◆ WHAT YOU ARE ASKED TO DO
Would you count the lines in the entries below that contain "getMatchByName"? Reply with the number only.

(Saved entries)
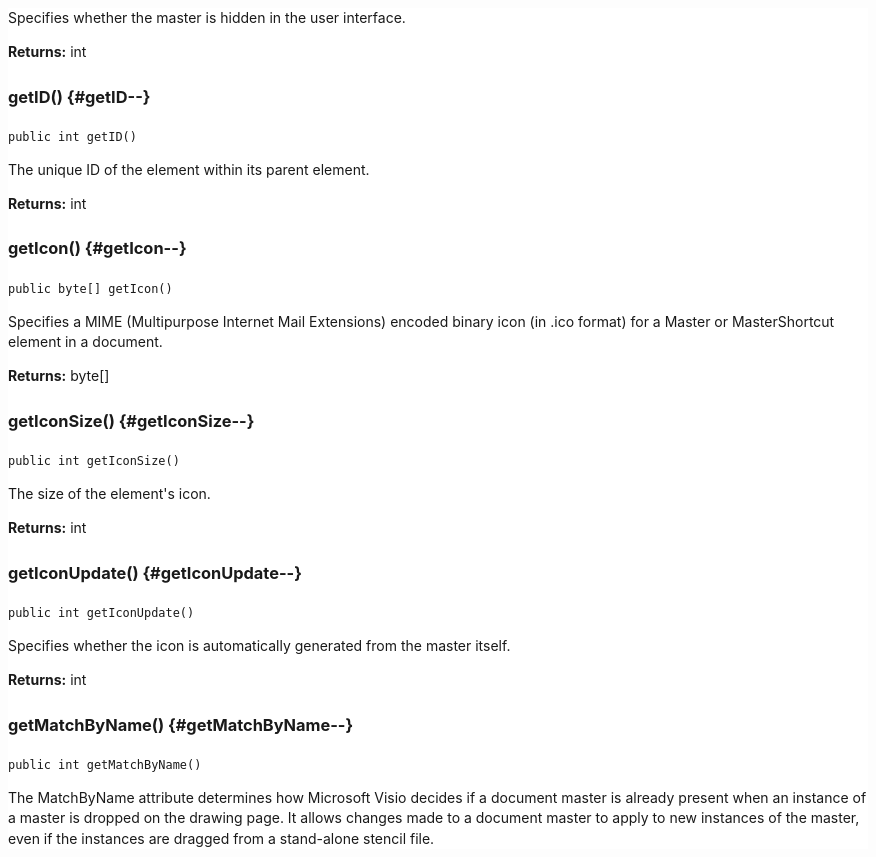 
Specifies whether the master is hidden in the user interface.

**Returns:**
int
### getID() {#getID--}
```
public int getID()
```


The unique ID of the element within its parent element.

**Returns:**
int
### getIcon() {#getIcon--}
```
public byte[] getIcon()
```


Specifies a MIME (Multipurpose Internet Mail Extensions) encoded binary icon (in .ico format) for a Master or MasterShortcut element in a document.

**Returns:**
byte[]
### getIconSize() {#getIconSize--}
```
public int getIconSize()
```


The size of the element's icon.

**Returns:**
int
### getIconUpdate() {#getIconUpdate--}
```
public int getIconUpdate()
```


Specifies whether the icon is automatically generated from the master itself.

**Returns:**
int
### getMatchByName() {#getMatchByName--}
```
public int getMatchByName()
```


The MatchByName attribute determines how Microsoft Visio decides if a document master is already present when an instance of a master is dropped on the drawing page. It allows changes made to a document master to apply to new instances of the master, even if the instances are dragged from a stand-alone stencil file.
---
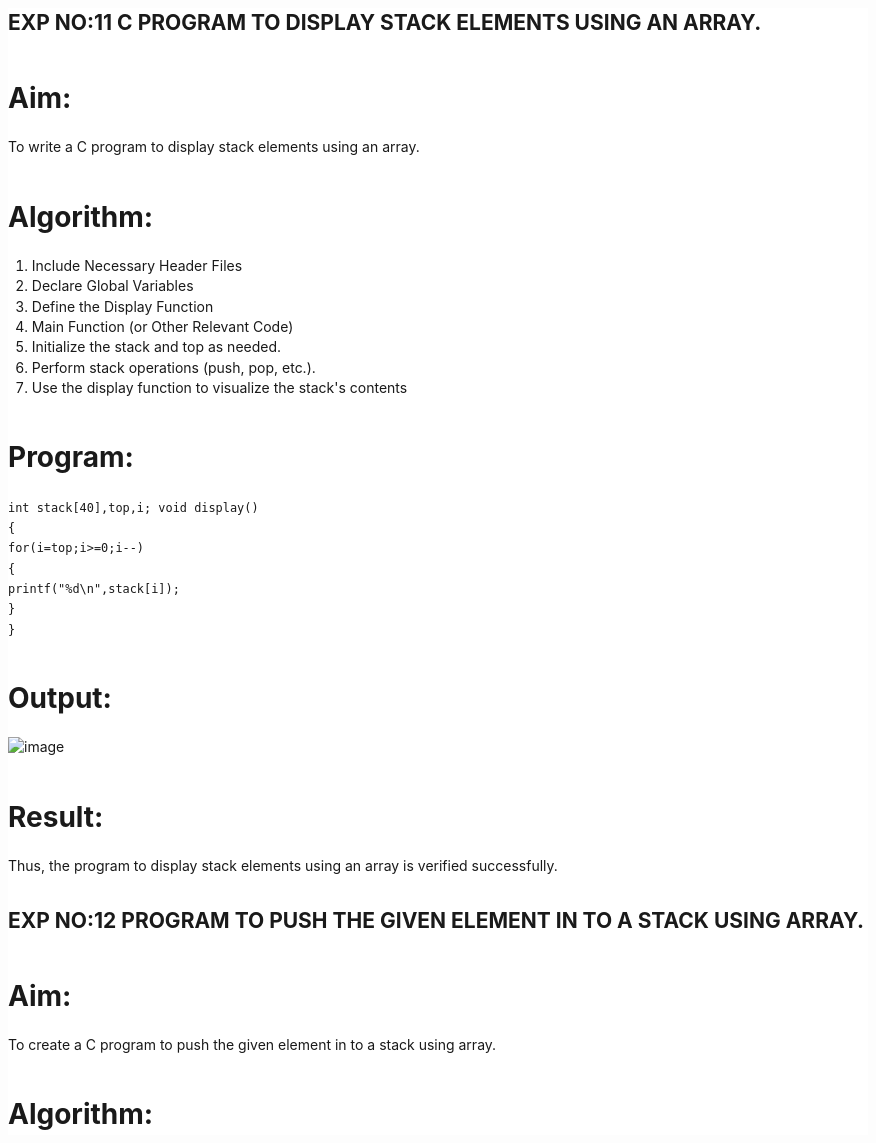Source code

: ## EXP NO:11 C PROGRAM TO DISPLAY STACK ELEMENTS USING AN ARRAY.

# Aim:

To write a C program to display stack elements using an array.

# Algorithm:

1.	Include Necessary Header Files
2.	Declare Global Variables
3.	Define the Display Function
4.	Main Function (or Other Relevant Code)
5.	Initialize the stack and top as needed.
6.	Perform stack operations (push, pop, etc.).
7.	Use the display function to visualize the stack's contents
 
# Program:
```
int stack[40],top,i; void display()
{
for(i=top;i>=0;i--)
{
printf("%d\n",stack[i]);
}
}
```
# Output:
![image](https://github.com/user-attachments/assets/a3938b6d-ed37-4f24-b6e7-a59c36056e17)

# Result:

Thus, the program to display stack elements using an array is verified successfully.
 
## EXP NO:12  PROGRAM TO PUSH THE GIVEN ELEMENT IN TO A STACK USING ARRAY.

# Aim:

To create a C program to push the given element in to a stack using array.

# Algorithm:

◆ RESPONSE TO THIS TASK
2